Their exploits are chronicled in documentary Clean Spirit: In the Heart of the Tour from Dutch filmmaker Dirk Jan Roeleven and released on DVD March 24 by First Run Features at $24.95.
An economic power in the European Union, Germany from the mid-1990s had been a hotbed in professional cycling. Sponsors such as T-Mobile underwrote multimillion dollar budgets of UCI Pro Tour teams featuring 1997 Tour de France winner (and first German) Jan Ullrich and points champion Erik Zabel, among others.
T-Mobile’s Tour success is well-documented in Hell on Wheels, also available on DVD from First Run.
The euphoria, however, began to unravel in 2006 when Ullrich (and a teammate) was barred from competing in the Tour following speculation of blood doping. It was later disclosed that most of the T-Mobile squad, including Zabel, had doped. More suspensions ensued and T-Mobile dropped its sponsorship.
Even worse, German media — notably television networks — refused to broadcast professional cycling, citing rampant drug use.
Filmmaker Jan Roeleven’s desire to capture the rigors of competing in the Tour with a drug-free team was unexpectedly surpassed by Kittel, who won the opening stage and briefly wore the yellow jersey as race leader.
Kittel would go on to win three more stages, including the ceremonial Champs-Élysées last stage in Paris, which he also won in 2013.

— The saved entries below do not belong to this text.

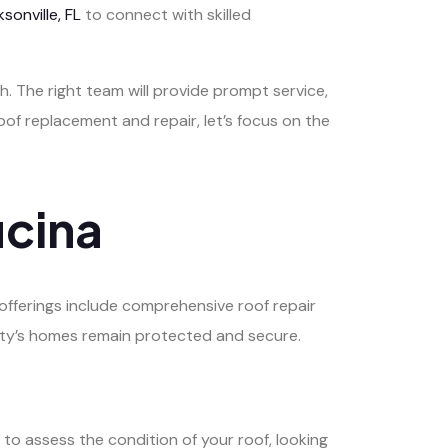
sonville, FL
to connect with skilled
. The right team will provide prompt service,
oof replacement and repair, let’s focus on the
ucina
offerings include comprehensive roof repair
ity’s homes remain protected and secure.
to assess the condition of your roof, looking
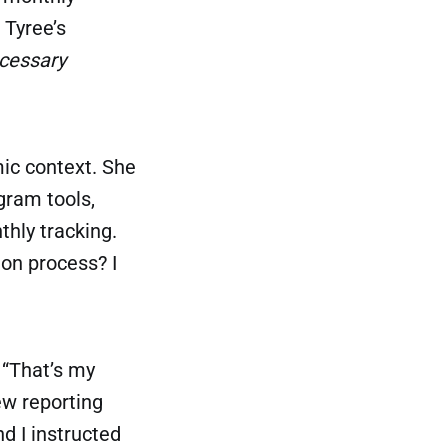
 Tyree’s
cessary
mic context. She
ram tools,
nthly tracking.
ion process? I
 “That’s my
ew reporting
d I instructed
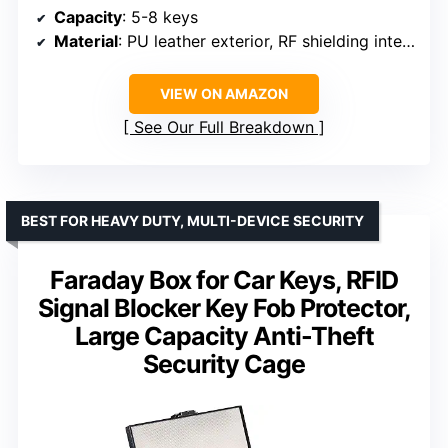
Capacity
: 5-8 keys
Material
: PU leather exterior, RF shielding interior
VIEW ON AMAZON
See Our Full Breakdown
BEST FOR HEAVY DUTY, MULTI-DEVICE SECURITY
Faraday Box for Car Keys, RFID
Signal Blocker Key Fob Protector,
Large Capacity Anti-Theft
Security Cage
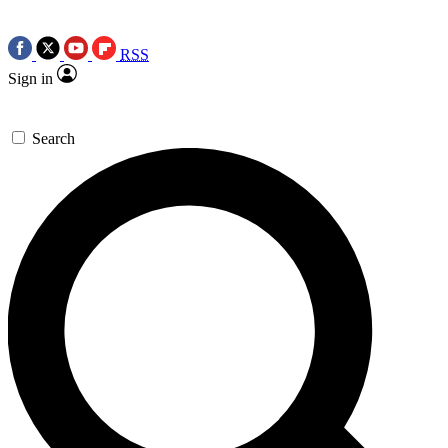
RSS
Sign in
Search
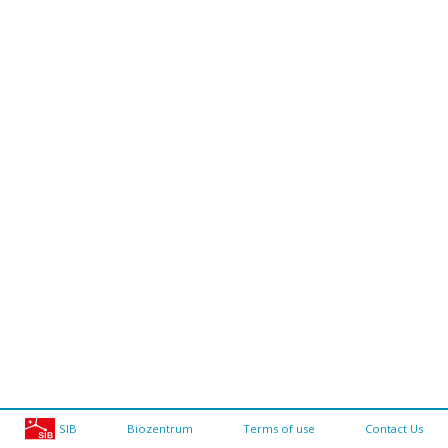
SIB
Biozentrum
Terms of use
Contact Us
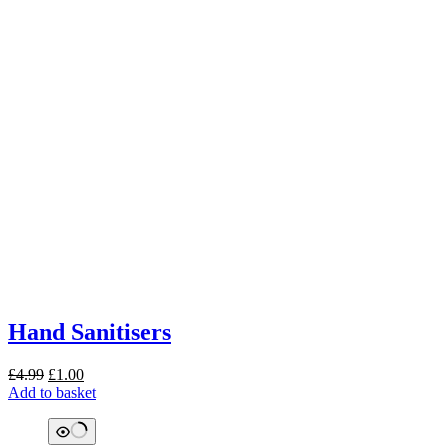
Hand Sanitisers
Original
Current
£
4.99
£
1.00
price
price
Add to basket
was:
is:
£4.99.
£1.00.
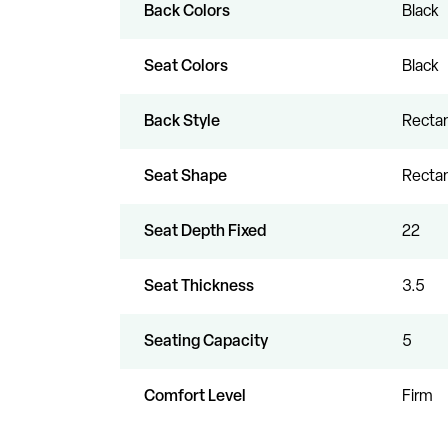
Back Colors
Black
Seat Colors
Black
Back Style
Rectan
Seat Shape
Rectan
Seat Depth Fixed
22
Seat Thickness
3.5
Seating Capacity
5
Comfort Level
Firm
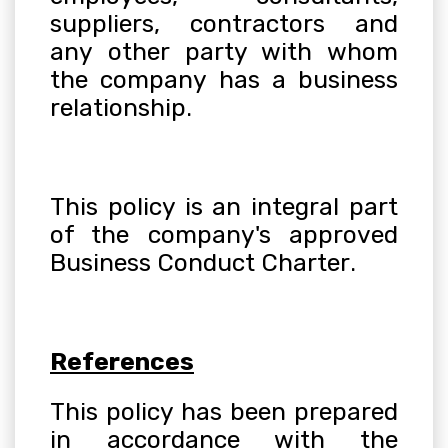
suppliers, contractors and
any other party with whom
the company has a business
relationship
.
This policy is an integral part
of the company's approved
Business Conduct Charter
.
References
This policy has been prepared
in accordance with the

“Kittel and Degenkold were chosen because they are friends and both are equally dedicated to fighting the image of pro cycling as a drugged, corrupt sport. They were able to tell the story in a compelling and almost philosophical way,” Jan Roeleven said via email. “And, of course, they are so talented that filming them makes for great video footage.”
Unfortunately, with that talent comes speculation the riders are doping — a stigma they admit in the doc will take years to diminish. Even Jan Roeleven says he doesn’t know how clean the sport has become — despite evidence suggesting winning times and physiological outputs by racers have fallen significantly.
“That’s a hard question to answer,” he said. “I would say no, according to the most recent investigation by the UCI (cycling’s governing body). But I think it is getting better and better.”
Indeed, in the last year or two, German media, sponsors and cycling fans have regained their enthusiasm for the sport largely because of Kittel, Degenkolb and a few other extremely talented German racers, according to First Run Features’ VP Marc Mauceri.
"There is also the feeling among fans in Germany and elsewhere that the stringent anti-doping laws, the increased testing, and even the 'look-the-other-way' culture of drug use within the peloton has changed in a very positive direction," he said.